Items from a data source:
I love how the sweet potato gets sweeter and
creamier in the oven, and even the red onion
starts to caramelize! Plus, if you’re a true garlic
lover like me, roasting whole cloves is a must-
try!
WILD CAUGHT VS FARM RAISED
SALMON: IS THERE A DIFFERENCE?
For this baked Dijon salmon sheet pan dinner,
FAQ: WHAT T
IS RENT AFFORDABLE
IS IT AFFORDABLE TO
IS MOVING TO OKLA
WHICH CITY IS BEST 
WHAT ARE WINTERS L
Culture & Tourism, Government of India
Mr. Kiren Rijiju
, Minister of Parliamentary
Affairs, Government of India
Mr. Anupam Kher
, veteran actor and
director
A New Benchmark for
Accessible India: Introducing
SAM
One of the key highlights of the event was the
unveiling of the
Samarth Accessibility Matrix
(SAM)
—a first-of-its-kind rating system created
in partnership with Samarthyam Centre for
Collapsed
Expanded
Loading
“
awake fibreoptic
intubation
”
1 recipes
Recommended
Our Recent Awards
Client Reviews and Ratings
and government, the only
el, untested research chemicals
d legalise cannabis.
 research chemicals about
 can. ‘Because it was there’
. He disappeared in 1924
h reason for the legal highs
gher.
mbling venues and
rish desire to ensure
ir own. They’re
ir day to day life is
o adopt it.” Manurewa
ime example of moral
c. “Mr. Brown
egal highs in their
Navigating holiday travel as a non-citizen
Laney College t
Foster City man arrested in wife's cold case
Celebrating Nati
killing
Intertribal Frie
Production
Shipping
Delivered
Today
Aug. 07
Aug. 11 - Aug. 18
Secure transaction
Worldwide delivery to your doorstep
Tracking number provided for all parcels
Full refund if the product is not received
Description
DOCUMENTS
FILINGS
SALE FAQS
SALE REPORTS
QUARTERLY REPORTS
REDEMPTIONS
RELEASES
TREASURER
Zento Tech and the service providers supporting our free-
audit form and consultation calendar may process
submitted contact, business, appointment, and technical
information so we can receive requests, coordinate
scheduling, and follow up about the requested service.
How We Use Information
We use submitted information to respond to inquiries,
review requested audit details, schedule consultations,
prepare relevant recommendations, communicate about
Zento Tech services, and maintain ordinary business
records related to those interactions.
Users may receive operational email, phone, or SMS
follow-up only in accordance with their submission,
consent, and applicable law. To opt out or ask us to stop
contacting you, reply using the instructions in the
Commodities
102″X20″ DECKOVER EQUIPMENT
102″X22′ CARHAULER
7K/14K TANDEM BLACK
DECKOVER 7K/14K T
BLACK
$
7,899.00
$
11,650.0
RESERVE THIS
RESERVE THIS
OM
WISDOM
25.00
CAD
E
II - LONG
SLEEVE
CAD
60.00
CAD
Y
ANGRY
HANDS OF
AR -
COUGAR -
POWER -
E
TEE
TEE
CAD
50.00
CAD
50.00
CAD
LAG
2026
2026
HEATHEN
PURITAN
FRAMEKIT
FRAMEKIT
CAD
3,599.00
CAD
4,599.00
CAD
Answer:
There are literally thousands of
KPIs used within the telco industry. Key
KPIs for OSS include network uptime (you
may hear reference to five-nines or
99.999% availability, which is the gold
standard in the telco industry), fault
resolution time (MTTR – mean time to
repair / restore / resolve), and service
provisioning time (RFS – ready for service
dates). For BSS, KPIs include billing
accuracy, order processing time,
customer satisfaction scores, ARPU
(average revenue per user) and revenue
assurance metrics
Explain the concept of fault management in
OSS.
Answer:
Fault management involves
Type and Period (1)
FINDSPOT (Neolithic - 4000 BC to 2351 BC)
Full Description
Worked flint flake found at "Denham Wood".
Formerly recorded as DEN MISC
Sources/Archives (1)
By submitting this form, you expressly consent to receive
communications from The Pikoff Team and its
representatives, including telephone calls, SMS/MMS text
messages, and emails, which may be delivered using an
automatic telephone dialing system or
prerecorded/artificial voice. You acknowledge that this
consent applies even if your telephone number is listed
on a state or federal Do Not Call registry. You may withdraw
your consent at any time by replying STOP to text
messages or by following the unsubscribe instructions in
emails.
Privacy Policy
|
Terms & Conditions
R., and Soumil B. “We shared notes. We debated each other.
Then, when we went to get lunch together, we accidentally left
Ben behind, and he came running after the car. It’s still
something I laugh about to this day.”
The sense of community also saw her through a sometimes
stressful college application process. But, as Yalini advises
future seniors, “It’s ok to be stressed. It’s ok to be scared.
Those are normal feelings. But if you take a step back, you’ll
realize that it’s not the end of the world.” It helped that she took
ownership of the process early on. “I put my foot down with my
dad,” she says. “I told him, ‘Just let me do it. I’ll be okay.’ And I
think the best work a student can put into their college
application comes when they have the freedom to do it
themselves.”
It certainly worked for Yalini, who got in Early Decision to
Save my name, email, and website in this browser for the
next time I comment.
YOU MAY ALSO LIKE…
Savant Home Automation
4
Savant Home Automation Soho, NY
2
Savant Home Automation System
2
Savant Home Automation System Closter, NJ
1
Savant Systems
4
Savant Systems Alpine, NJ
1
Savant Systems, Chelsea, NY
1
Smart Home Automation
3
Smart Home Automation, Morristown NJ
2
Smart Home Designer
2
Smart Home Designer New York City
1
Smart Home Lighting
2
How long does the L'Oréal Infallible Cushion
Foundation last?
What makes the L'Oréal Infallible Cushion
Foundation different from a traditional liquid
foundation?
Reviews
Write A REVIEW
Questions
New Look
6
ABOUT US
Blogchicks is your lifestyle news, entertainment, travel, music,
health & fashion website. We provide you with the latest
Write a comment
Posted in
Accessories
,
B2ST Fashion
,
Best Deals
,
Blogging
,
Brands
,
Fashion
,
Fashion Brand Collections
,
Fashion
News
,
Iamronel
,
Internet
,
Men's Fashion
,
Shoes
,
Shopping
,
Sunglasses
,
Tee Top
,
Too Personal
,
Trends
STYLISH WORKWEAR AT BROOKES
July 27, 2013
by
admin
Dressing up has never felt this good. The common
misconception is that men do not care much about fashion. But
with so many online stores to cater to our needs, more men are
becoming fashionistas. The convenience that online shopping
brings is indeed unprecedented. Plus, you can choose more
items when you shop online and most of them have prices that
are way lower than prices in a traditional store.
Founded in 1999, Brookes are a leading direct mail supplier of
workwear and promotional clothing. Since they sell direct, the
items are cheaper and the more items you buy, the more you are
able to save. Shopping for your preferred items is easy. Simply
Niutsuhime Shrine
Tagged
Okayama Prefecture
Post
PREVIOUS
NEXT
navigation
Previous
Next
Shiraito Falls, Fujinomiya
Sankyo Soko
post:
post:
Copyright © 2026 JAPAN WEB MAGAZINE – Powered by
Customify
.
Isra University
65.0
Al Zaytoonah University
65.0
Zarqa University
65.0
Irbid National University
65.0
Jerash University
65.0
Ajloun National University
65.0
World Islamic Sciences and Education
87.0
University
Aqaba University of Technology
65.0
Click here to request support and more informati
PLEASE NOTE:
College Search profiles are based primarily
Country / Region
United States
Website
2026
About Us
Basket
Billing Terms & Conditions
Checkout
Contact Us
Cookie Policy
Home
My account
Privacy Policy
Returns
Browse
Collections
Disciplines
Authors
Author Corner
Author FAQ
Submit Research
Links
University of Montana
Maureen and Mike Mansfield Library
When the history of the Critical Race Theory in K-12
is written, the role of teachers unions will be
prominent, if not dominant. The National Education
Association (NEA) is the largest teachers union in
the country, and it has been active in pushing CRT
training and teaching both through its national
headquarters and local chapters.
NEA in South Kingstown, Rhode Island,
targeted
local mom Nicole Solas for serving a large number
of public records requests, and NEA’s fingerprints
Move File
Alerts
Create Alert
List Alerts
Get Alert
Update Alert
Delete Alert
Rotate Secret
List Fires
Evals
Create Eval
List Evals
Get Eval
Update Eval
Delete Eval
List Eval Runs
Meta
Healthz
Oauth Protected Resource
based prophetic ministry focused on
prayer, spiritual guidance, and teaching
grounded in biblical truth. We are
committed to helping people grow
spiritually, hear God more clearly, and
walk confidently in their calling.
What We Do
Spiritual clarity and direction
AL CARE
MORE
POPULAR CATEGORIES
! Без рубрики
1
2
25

**INSTRUCTIONS FOR THE TASK:** Copy everything from the start of the items down to the line containing "Intertribal Frie", switching each "research chemicals" to "designer drugs" and leaving all else as it is.

**WRITTEN RESPONSE:**
I love how the sweet potato gets sweeter and
creamier in the oven, and even the red onion
starts to caramelize! Plus, if you’re a true garlic
lover like me, roasting whole cloves is a must-
try!
WILD CAUGHT VS FARM RAISED
SALMON: IS THERE A DIFFERENCE?
For this baked Dijon salmon sheet pan dinner,
FAQ: WHAT T
IS RENT AFFORDABLE
IS IT AFFORDABLE TO
IS MOVING TO OKLA
WHICH CITY IS BEST 
WHAT ARE WINTERS L
Culture & Tourism, Government of India
Mr. Kiren Rijiju
, Minister of Parliamentary
Affairs, Government of India
Mr. Anupam Kher
, veteran actor and
director
A New Benchmark for
Accessible India: Introducing
SAM
One of the key highlights of the event was the
unveiling of the
Samarth Accessibility Matrix
(SAM)
—a first-of-its-kind rating system created
in partnership with Samarthyam Centre for
Collapsed
Expanded
Loading
“
awake fibreoptic
intubation
”
1 recipes
Recommended
Our Recent Awards
Client Reviews and Ratings
and government, the only
el, untested designer drugs
d legalise cannabis.
 designer drugs about
 can. ‘Because it was there’
. He disappeared in 1924
h reason for the legal highs
gher.
mbling venues and
rish desire to ensure
ir own. They’re
ir day to day life is
o adopt it.” Manurewa
ime example of moral
c. “Mr. Brown
egal highs in their
Navigating holiday travel as a non-citizen
Laney College t
Foster City man arrested in wife's cold case
Celebrating Nati
killing
Intertribal Frie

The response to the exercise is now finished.